*Instruction*
Can you copy the material word for word, starting at its very first line and ending with the line that contains "memberikan maklumat peribadi", with both of those lines included?

===== Raw data

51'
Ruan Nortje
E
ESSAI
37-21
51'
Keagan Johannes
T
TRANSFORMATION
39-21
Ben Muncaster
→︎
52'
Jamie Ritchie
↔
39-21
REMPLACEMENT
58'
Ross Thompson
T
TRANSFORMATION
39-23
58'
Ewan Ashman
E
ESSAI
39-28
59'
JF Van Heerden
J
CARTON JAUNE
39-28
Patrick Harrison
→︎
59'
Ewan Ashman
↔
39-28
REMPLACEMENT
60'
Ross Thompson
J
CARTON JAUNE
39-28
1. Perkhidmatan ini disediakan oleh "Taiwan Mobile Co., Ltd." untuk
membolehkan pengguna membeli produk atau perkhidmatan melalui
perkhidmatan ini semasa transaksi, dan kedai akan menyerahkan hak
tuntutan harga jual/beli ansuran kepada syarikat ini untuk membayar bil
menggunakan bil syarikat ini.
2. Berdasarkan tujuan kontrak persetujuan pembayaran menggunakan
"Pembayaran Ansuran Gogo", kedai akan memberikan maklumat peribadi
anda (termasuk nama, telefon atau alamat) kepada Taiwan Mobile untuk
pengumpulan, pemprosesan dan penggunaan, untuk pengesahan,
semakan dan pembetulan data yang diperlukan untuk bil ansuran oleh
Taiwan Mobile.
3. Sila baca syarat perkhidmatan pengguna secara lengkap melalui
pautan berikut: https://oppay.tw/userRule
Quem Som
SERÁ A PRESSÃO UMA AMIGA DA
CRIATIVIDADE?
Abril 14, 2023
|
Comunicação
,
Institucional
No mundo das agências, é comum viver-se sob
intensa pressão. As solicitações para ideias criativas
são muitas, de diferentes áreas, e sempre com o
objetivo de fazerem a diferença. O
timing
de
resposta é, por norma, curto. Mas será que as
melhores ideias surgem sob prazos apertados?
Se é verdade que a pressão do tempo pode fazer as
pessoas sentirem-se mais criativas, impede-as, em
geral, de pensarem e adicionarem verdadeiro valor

==========

*Output for this exercise*
51'
Ruan Nortje
E
ESSAI
37-21
51'
Keagan Johannes
T
TRANSFORMATION
39-21
Ben Muncaster
→︎
52'
Jamie Ritchie
↔
39-21
REMPLACEMENT
58'
Ross Thompson
T
TRANSFORMATION
39-23
58'
Ewan Ashman
E
ESSAI
39-28
59'
JF Van Heerden
J
CARTON JAUNE
39-28
Patrick Harrison
→︎
59'
Ewan Ashman
↔
39-28
REMPLACEMENT
60'
Ross Thompson
J
CARTON JAUNE
39-28
1. Perkhidmatan ini disediakan oleh "Taiwan Mobile Co., Ltd." untuk
membolehkan pengguna membeli produk atau perkhidmatan melalui
perkhidmatan ini semasa transaksi, dan kedai akan menyerahkan hak
tuntutan harga jual/beli ansuran kepada syarikat ini untuk membayar bil
menggunakan bil syarikat ini.
2. Berdasarkan tujuan kontrak persetujuan pembayaran menggunakan
"Pembayaran Ansuran Gogo", kedai akan memberikan maklumat peribadi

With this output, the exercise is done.